The days when the court sat at Concord were holidays with us, and the people flocked up there to see the court come in, and to watch the trials. And this spring, Spikeman's company was there too.

On the second day of court I rode to Concord, found Edmund at the tavern, and we went round the town together.

The court had disposed of some cases already. We saw a couple seated on the gallows, with ropes round their necks.

"Are they going to hang them, Edmund?"

"Not unless they tumble off and hang themselves. I suppose they put them up there to show that hanging would be none too good for them. Look at those fellows in the stocks. They don't belong here, and did not leave when warned out of town by the constable."

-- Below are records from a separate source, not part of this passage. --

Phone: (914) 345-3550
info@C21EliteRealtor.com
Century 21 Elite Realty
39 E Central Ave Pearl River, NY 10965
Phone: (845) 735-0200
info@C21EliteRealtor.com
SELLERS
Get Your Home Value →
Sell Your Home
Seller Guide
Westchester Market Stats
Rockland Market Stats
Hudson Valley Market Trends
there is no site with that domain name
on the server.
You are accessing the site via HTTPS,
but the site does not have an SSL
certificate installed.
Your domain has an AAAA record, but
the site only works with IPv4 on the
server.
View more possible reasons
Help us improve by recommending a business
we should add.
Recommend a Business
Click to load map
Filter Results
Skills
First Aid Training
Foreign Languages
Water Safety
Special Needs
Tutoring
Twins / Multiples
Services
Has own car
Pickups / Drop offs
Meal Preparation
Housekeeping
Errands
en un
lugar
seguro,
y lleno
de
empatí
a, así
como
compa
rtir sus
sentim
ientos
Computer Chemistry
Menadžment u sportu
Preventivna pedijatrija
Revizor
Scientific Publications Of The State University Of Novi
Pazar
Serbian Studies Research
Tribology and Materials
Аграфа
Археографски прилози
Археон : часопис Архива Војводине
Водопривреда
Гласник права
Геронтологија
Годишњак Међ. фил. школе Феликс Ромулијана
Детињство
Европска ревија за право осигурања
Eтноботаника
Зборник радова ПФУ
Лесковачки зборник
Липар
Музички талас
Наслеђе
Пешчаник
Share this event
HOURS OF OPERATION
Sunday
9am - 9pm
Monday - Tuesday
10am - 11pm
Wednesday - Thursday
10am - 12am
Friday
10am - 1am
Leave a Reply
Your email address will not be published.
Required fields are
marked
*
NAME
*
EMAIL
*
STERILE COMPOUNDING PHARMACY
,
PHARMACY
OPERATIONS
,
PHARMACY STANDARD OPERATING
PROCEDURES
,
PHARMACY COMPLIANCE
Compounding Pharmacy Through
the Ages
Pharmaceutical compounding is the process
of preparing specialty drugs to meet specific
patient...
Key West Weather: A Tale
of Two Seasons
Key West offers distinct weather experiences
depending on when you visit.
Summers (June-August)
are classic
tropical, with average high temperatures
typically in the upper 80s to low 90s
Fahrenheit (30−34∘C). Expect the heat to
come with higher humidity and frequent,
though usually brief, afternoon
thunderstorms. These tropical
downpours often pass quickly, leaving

Near by the stocks was the pillory. There was a man standing in it, with his head and hands sticking out through the holes. Of all humiliating punishments, this always seemed to me to be the worst. A man in that position looks thoroughly mean and contemptible. He appears to be put there on purpose to have something thrown at him; and it offers a temptation that boys cannot withstand.

[Sidenote: THE PILLORY]

"Bill Wheeler's been missing his hens right along. He suspected this man, and caught him one night, and the judge sentenced him to stand in the pillory. There's Bill over there; listen to him!"

"Well, you miserable thief, how do you like it now? I had a good deal of trouble to catch you; but it was worth while. You like hens? I wonder how you will like hen-fruit."

He turned aside, and I heard him say to a boy: "Here's a shilling, Hiram. They tell me eggs are pretty cheap up at the store, specially poor ones."

The boys asked the man in the pillory all manner of impudent questions.